A Decade with Buster and Hercules

Buster and Hercules as lambs

How swiftly does a decade pass! On February 20, 2013, I was busy cleaning out the barn at the Smith Farm in preparation for the much-anticipated return of live animals. I had only worked at Atlanta History Center for a week when the farm manager came to find me and uttered two words: “Road trip!” We were going to drive to a farm near Athens, Georgia, to look at sheep and select four to come and live with us. 

When we arrived, the shepherd took us to look at her beautiful flock of Gulf Coast sheep. Most of her lambs are born in January or early February, so all the ewes of breeding age had little ones accompanying them. The shepherd called our attention to a couple of seven-year-old ewes, both of which had a male lamb.  

Were we interested in taking these four, the mothers and their offspring? 

One of the mothers was a skinny, hornless ewe with a yellow plastic tag in her left ear that bore the number 64. She was very inquisitive, trotting right up to us with engaging friendliness.
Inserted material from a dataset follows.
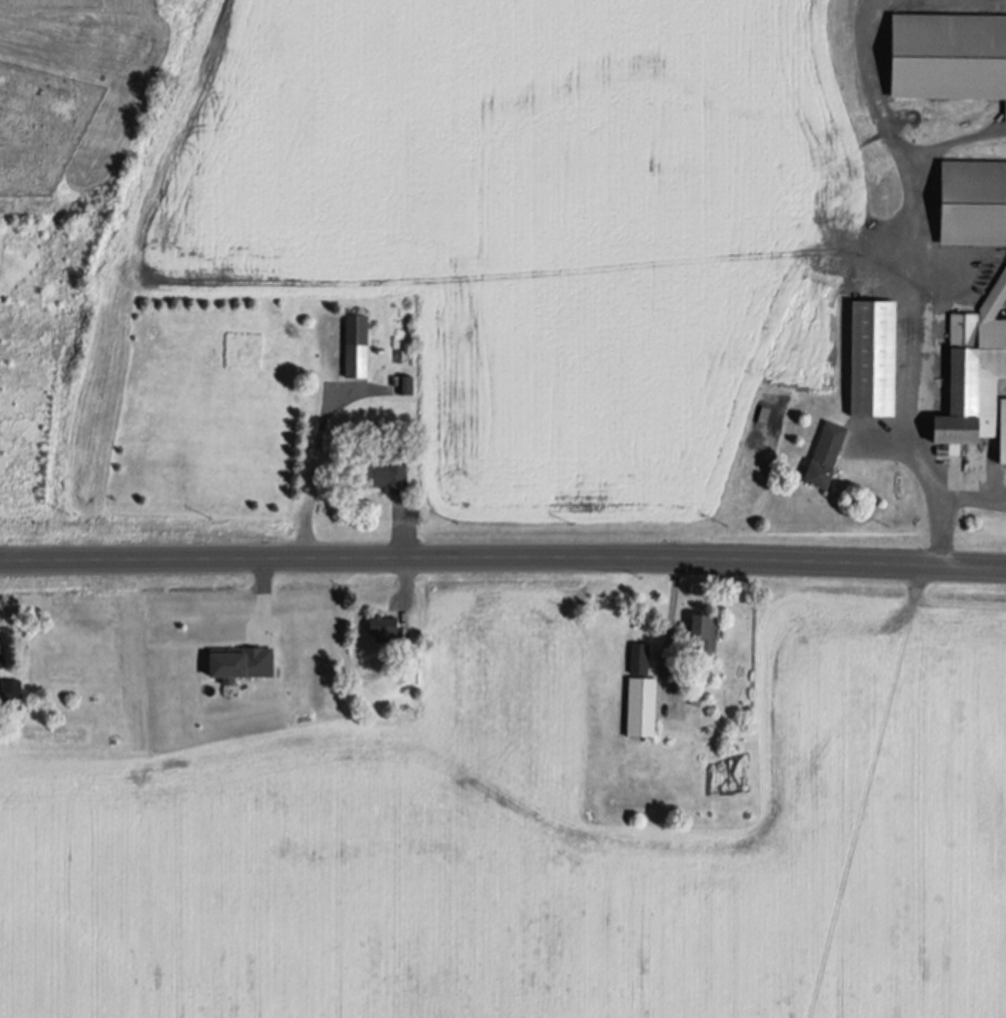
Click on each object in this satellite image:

She had a lamb with her that had been born on February 7, less than two weeks earlier. Like his mother, he had no horns. His plastic ID tag was in his right ear—it is the custom to tag sheep in the right ear if they are male and the left if they are female.   
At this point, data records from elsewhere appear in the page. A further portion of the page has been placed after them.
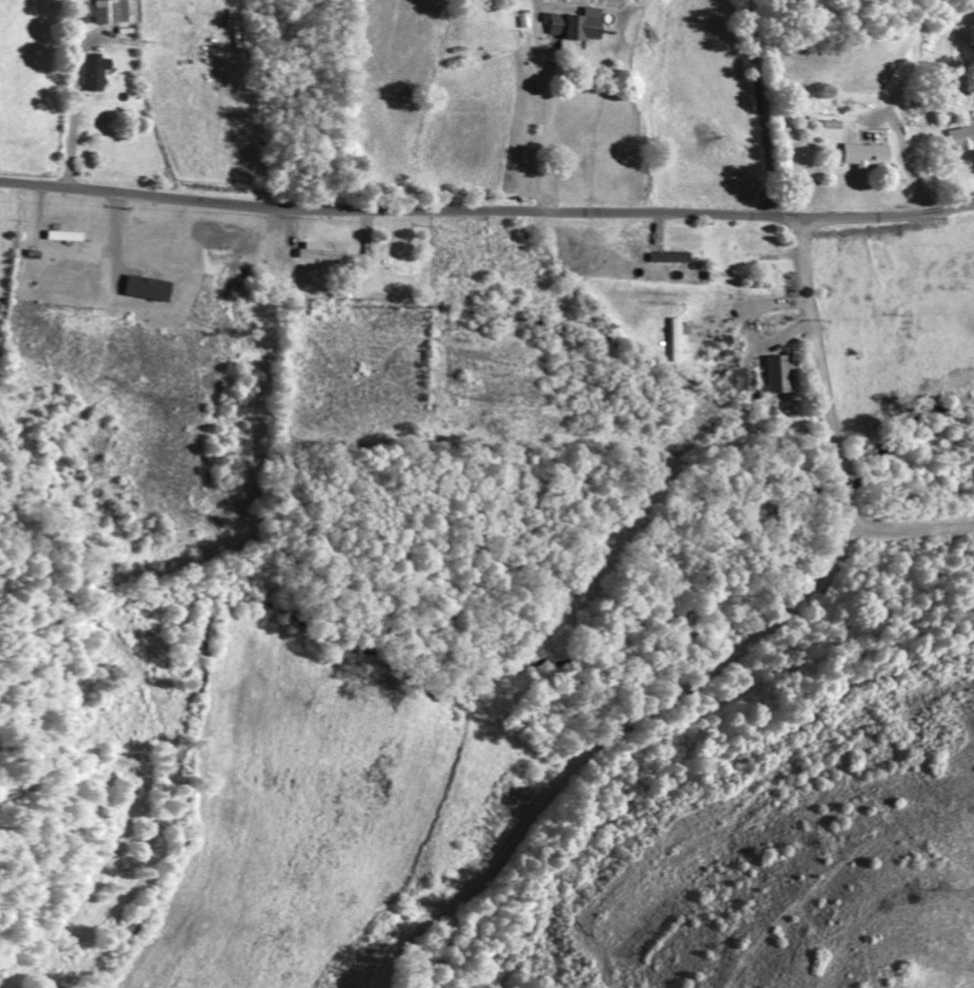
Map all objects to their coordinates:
building: (116, 10)
building: (577, 25)
building: (101, 72)
road: (764, 108)
building: (962, 137)
building: (861, 156)
road: (486, 212)
building: (324, 252)
building: (669, 258)
building: (154, 288)
building: (778, 374)
building: (741, 380)
road: (732, 654)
An example of the plastic tags

Sheep farm near Athens, Georgia

The other mother was much more reserved, keeping her distance. She had as distinctive a face as I’ve ever seen on a sheep, with a black patch in front of her left eye and a generous sprinkling of black and tan spots running the length of her snout. Also, unlike the other ewe, she had tiny horns, but the wool on her crown was so thick these weren’t immediately apparent. She bore ear tag number 054 and was closely followed by a slightly older lamb—his birthdate was January 25, and he already had tiny horns like his mother.  I chuckled thinking how so many people think if a sheep has horns, then it’s a male, and if not, then it’s a female, and how if we took these four, we’d be able to show that presence or absence of horns is not a reliable way of determining a sheep’s gender.
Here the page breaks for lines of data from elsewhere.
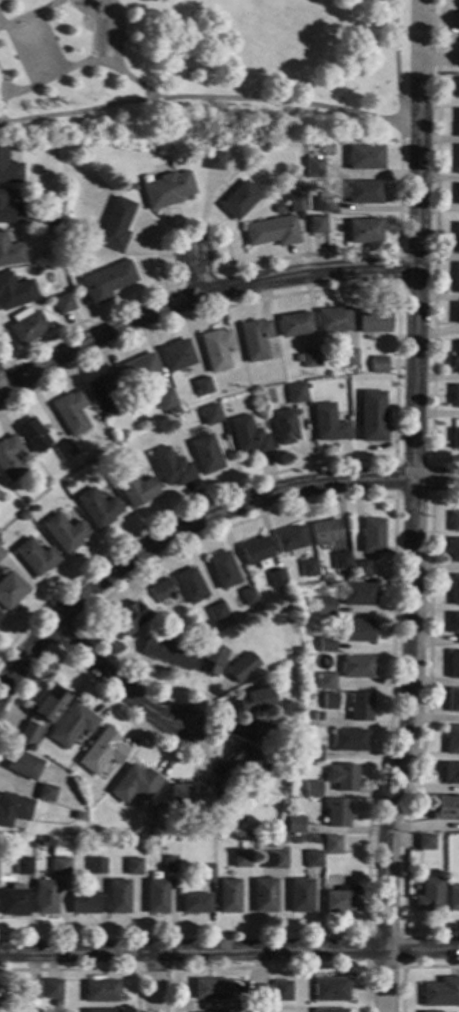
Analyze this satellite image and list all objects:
road: (28, 14)
building: (457, 22)
road: (51, 39)
park: (33, 48)
road: (17, 55)
road: (114, 58)
building: (457, 60)
road: (57, 72)
park: (201, 72)
building: (457, 87)
road: (1, 90)
road: (347, 109)
road: (79, 110)
building: (456, 125)
building: (363, 158)
building: (213, 160)
building: (457, 160)
building: (312, 168)
building: (8, 170)
building: (166, 190)
building: (362, 192)
building: (457, 195)
building: (294, 199)
building: (238, 200)
building: (324, 204)
building: (9, 211)
building: (318, 224)
building: (114, 225)
building: (271, 231)
building: (363, 231)
building: (456, 239)
road: (433, 243)
road: (226, 249)
building: (9, 252)
road: (194, 270)
road: (196, 276)
building: (456, 277)
building: (105, 282)
road: (396, 287)
building: (14, 292)
road: (197, 293)
building: (62, 304)
building: (455, 313)
building: (332, 320)
building: (372, 320)
building: (293, 325)
building: (27, 328)
building: (253, 339)
building: (215, 349)
building: (176, 356)
building: (296, 357)
building: (346, 357)
building: (309, 358)
road: (3, 359)
building: (456, 359)
building: (377, 364)
road: (3, 367)
building: (140, 369)
building: (201, 386)
road: (1, 388)
road: (394, 390)
building: (296, 393)
building: (105, 394)
building: (455, 396)
building: (165, 399)
road: (2, 409)
building: (171, 411)
building: (70, 413)
building: (209, 415)
building: (372, 417)
building: (327, 424)
building: (284, 427)
building: (32, 435)
building: (248, 437)
building: (455, 439)
building: (64, 451)
building: (205, 455)
building: (10, 459)
building: (170, 468)
building: (66, 484)
building: (134, 488)
road: (393, 495)
road: (362, 497)
building: (25, 501)
building: (17, 505)
road: (413, 506)
building: (97, 508)
building: (33, 509)
building: (22, 516)
road: (198, 519)
building: (454, 521)
building: (64, 532)
building: (325, 532)
building: (372, 535)
building: (289, 541)
building: (453, 550)
building: (255, 553)
building: (1, 554)
building: (35, 557)
building: (340, 560)
building: (308, 568)
building: (360, 570)
building: (223, 571)
building: (276, 578)
building: (190, 585)
building: (453, 590)
building: (10, 591)
building: (161, 591)
building: (357, 595)
building: (248, 596)
building: (324, 607)
building: (217, 613)
building: (0, 615)
building: (128, 619)
building: (453, 625)
building: (357, 631)
road: (64, 636)
building: (326, 645)
building: (167, 652)
building: (210, 660)
building: (453, 665)
building: (357, 667)
building: (237, 671)
building: (325, 681)
road: (112, 682)
building: (452, 700)
building: (254, 701)
building: (329, 701)
building: (49, 705)
building: (360, 707)
building: (319, 716)
building: (71, 726)
road: (424, 728)
building: (263, 732)
building: (28, 735)
building: (349, 740)
building: (452, 740)
building: (102, 753)
building: (311, 753)
building: (22, 764)
building: (243, 766)
building: (450, 773)
building: (342, 777)
building: (135, 784)
building: (312, 789)
building: (202, 792)
building: (46, 793)
building: (179, 801)
building: (153, 806)
building: (445, 808)
building: (13, 809)
building: (336, 814)
building: (79, 817)
building: (197, 825)
building: (295, 825)
building: (440, 839)
building: (425, 843)
building: (332, 845)
building: (95, 848)
building: (160, 850)
building: (240, 859)
building: (312, 859)
building: (273, 860)
building: (22, 865)
building: (169, 865)
building: (95, 866)
building: (132, 866)
building: (58, 867)
building: (206, 873)
building: (264, 895)
building: (429, 895)
building: (156, 896)
building: (228, 896)
building: (300, 896)
building: (45, 897)
building: (117, 897)
building: (452, 898)
building: (341, 900)
building: (13, 901)
building: (195, 903)
building: (85, 904)
road: (401, 930)
road: (229, 951)
road: (407, 966)
road: (137, 968)
road: (269, 968)
road: (90, 969)
road: (154, 982)
building: (72, 986)
building: (30, 989)
building: (51, 989)
building: (210, 989)
building: (237, 990)
building: (330, 990)
building: (101, 992)
building: (281, 992)
building: (260, 993)
building: (440, 993)
building: (56, 1005)
building: (329, 1010)
building: (101, 1011)
building: (430, 1011)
And take them we did, requesting their arrival in two weeks to their new home at Atlanta History Center. On the drive back, we agreed that while all lambs are cute, these two 2013 young ones we had selected were especially endearing. What would we name them? Once they came to the history center, their mothers would also require names, not numbers.  

We named the inquisitive one Dana and the reserved one with the patch on her face Ida Mae. Dana’s little lamb became Buster; Ida Mae’s lamb got the name Hercules. And the tags came out of all their ears. We didn’t need those numbers to tell our four distinctive sheep apart, and anyway, plastic ear tags look a bit out of place at a nineteenth-century farm. 

Ida Mae (on the right with the patch on her face) with her son Hercules

Baby Buster with his sweet mother Dana

Buster

Hercules

Buster

Hercules

Buster and Hercules continue to delight visitors and staff as they approach their tenth birthdays.

Dana and Ida Mae lived normal sheep lifespans and are no longer with us. Buster and Hercules inherited the characteristics of their mothers, with Buster the more outgoing of the two. Once a new human face becomes familiar to Hercules, he, like Buster, is eager to approach the fence, encouraging his new friend to pet him.  

Buster and Hercules both enjoy going for walks, and you may see me taking Buster for a stroll between 2 and 3 in the afternoon on Saturdays. Hercules prefers I walk him early in the morning before any visitors arrive. Sometimes in the quiet moments just after dawn, I’ll put the halter over his head, and together, we will trot around the Smith Farm—a gentle sheep and a man blessed with the good fortune to enrich the lives of his animals as they have given years of joy to his.